America's Central Intelligence Agency has taken its war against Taliban and the Al Qaeda from the mountainous Af-Pak border region to the bases in Pakistan's Peshawar and Quetta cities, a media report said on Thursday.
The report by the New York Times said that the agencies that have previously shared a 'tormented relationship', are now working on the several reconnaissance missions together, but their long-term strategies when it comes to the Taliban and Pakistan's role in Afghanistan's future are different.
"Successful missions sometimes end with American and Pakistani spies toasting one another with Johnnie Walker Blue Label whisky, a gift from the CIA," the report said.
The Pakistani government, however, has downplayed the relationship between the Inter Services Intelligence and the CIA, to avoid a backlash from the public, which disapproves of the strong American presence in their country.
Officials confirmed that the relationship has been improving since the summer of 2008, when the CIA's deputy director traveled to Pakistan to confront ISI officials about intercepts that indicated that the ISI was complicit in the bombing of the Indian Embassy in Kabul.
"The spy agencies have built trust in part through age-old tactics of espionage: killing or capturing each other's enemies," according to the NYT.
The cozy relationship, however, is limited to the fulfilling the mutual interest of carrying out successful operations in Pakistan's lawless areas, it said.
The different long-term plans that each party foresees in Afghanistan is a source of friction with Pakistan hoping to extend more influence on its neighbour.
Officials in Washington, Kabul and Islamabad suggest that Pakistan wants "to weaken the Taliban just enough to bring them to the negotiating table, but leaving them strong enough to represent Pakistani interests in a future Afghan government."
Officials surmise that that the ISI still may not be completely ready to abandon the Taliban.

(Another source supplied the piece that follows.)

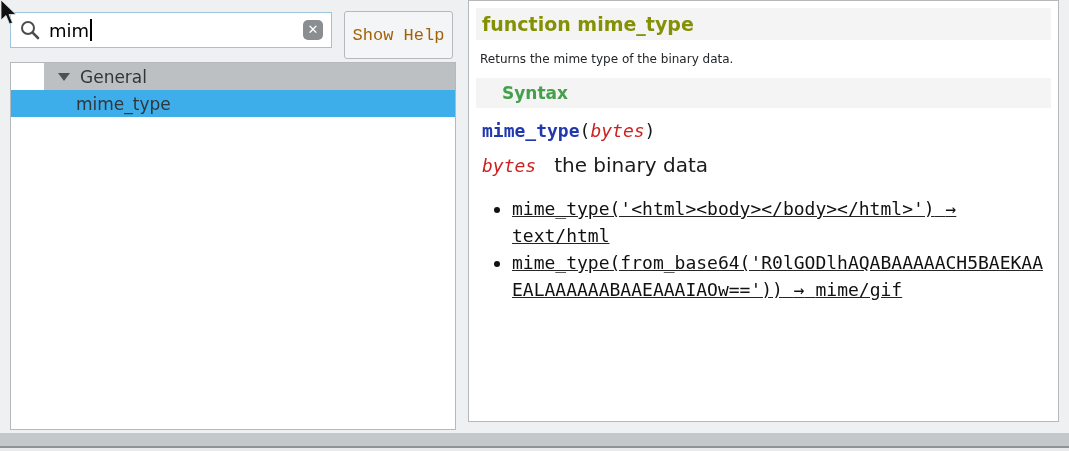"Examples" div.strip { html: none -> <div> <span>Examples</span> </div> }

Now, the CIA depends on the ISI for information but is "wary of the ISI's longstanding ties to militants like the Taliban, which Pakistani spies have seen as a necessary ally to blunt arch-rival India's influence in Afghanistan," according to the report.
At the same time, the ISI, which gets millions of dollars from the US for the war on terror, is suspicious that Americans and Indians are up to their own 'double game' against Pakistan, NYT added.